__DESCRIPTION OF THE TASK__.
Exclude the pictures and set down, unaltered, the lines from the one that holds "1, importance_internet_access: 400 -> 1000" through the end of the data.

[Stored items from a collection]

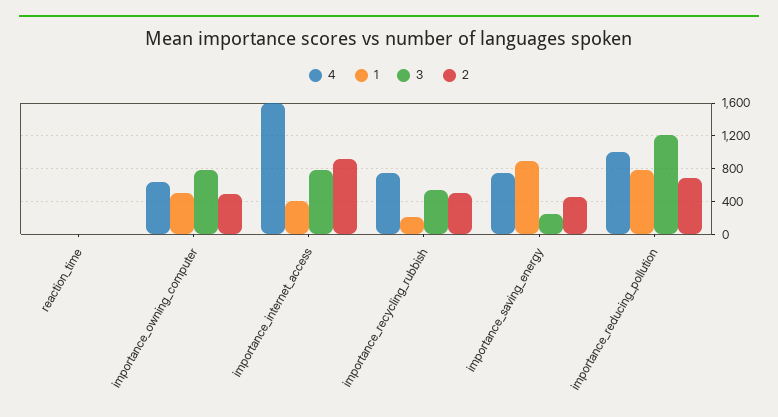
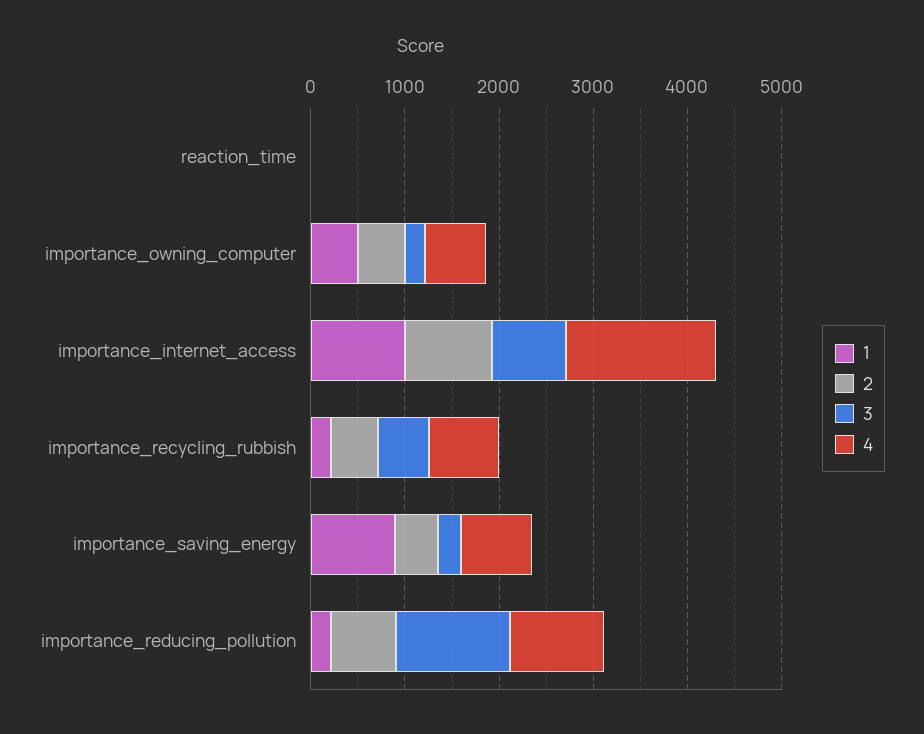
3, importance_owning_computer: 800 -> 200
1, importance_internet_access: 400 -> 1000
1, importance_reducing_pollution: 800 -> 200

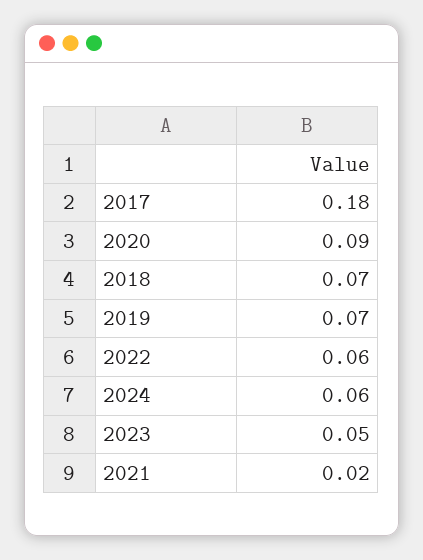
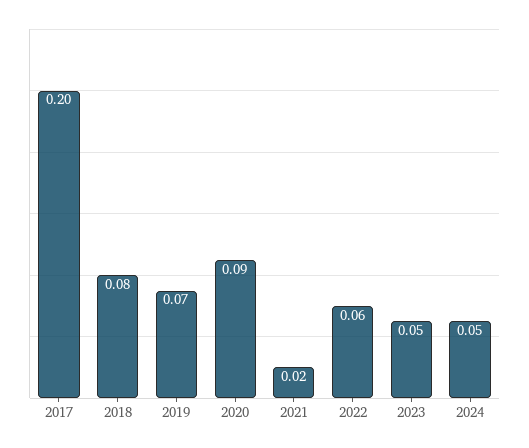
2017: 0.18 -> 0.2
2018: 0.07 -> 0.08
2024: 0.06 -> 0.05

__TASK ANSWER__.
1, importance_internet_access: 400 -> 1000
1, importance_reducing_pollution: 800 -> 200

2017: 0.18 -> 0.2
2018: 0.07 -> 0.08
2024: 0.06 -> 0.05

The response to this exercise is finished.